[Haskell-cafe] Annoucing alternative to Text.Regex

Tue Mar 7 17:26:37 EST 2006

This message is cross-posted to haskell-cafe at haskell.org and libraries at haskell.org

Hi,

  Working on the shootout (specifically
http://shootout.alioth.debian.org/gp4/benchmark.php?test=regexdna&lang=all ), it
was impossible to use Text.Regex since it was too slow (it would reach the
timeout limit, such as an hour, where TCL takes 3.21 seconds ).

  So we had to work around this by implementing our own regex engine.  I have
tooled up an all-parsec version that I think can be a nearly drop-in-alternative
to Text.Regex.  I will describe it a bit and then ask for advice.

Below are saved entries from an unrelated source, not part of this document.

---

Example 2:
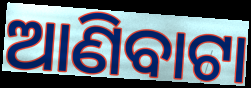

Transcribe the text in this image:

ଆଣିବାଟା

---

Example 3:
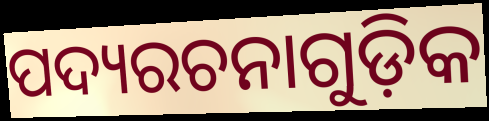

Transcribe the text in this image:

ପଦ୍ୟରଚନାଗୁଡ଼ିକ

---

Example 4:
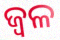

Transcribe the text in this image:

ଜ୍ୱଳ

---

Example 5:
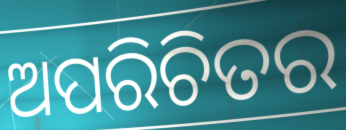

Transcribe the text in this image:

ଅପରିଚିତର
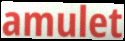
amulet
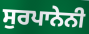
ਸੁਰਪਾਨੇਨੀ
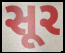
સૂર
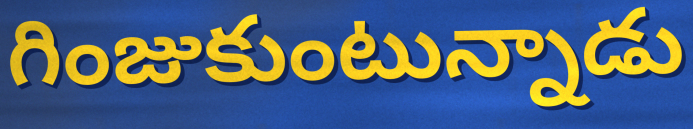
గింజుకుంటున్నాడు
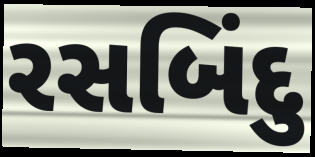
રસબિંદુ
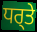
ਧਰ੍ਤੇ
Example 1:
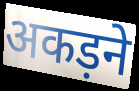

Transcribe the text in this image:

अकड़ने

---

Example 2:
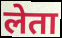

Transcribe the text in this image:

लेता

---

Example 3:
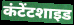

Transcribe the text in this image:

कंटेंटशाइड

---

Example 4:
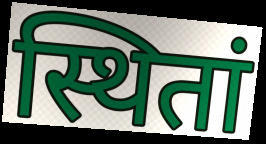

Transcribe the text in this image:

स्थितां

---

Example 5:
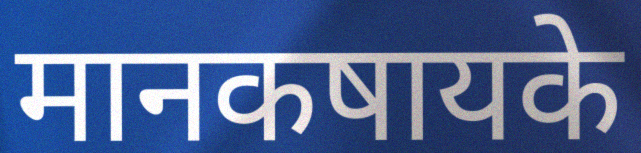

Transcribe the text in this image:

मानकषायके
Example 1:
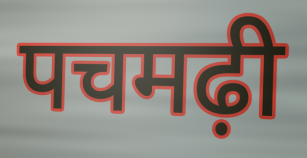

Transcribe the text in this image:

पचमढ़ी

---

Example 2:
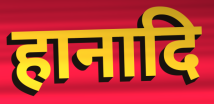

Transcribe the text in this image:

हानादि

It takes the string form of the regular expression and uses Parsec to create a
(data Pattern) tree structure.  This recognizes all of "man re_format" including
back references, missing only the [[:>]] or [[<:]] extension (word boundaries).
 It also accepts new modifiers '?' and '+' to be used like "a*?" and "a*+" for
lazy and possessive matching.

The Pattern form is amenable to simplification, and some easy simplification are
performed.

Then the Pattern is transformed in a Parsec parser that will match the input
(from the beginning only) and return all the captured sub-expressions.  It also
supports (get|set|update)UserState functions.  It should return the longest
match when all the pattern elements are greedy, i.e. no lazy or possessive
modifiers are used.  With lazy or possessive modifiers the longest alternative
is used, but this may not be the longest overall match.  (Parsec keeps track of
line and column position, but not the number of characters, which had to be added.)

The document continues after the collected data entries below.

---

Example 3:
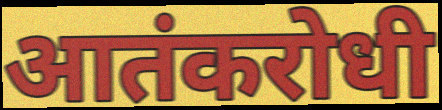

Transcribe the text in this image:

आतंकरोधी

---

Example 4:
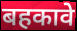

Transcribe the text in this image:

बहकावे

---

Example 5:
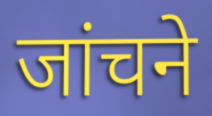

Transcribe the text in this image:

जांचने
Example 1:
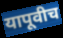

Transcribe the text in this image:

यापूवीच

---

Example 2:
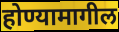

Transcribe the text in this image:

होण्यामागील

Note that the pattern "(.)Q\1" can be used to match strings like "aQa", and
"(a|b\1)+" matches all of "ababba".

The Text.Regex compatibility code embeds the generated Parsec parser into more
complicated parsers and runs them to emulate the different functions in the
Text.Regex interface.

It is possible to extend all of this in several ways:
  1) Turn the Pattern into simpler parsec, e.g. if the expression captures are
not needed
  2) When possible, turn the Pattern into a faster DFA parser instead of Parsec
  3) Create parsers that with different semantics than "longest match", e.g.
left-biased
  4) Creates parsers that return all matches
  5) Employ smart optimizations for special forms of Pattern
  6) With an earlier version, I made a proof of principle String -> ExpQ
transformer that created Parsec at compile time using Template Haskell.  This
could be updated.

Not done: testing.  (If you have clever things to throw at it, pass them along).
 Not done: benchmarking (though it should usually beat Text.Regex).

And now I want to ask for advice.  If there is interest I could post the code
somewhere, but I don't own a stable place to put it at the moment.  Is there a
canonical place on the net to put small Haskell modules (28 kB uncompressed) ?
Is there some darcs-repository I could insert it into ?

Also, is there a library style guide somewhere with best practices?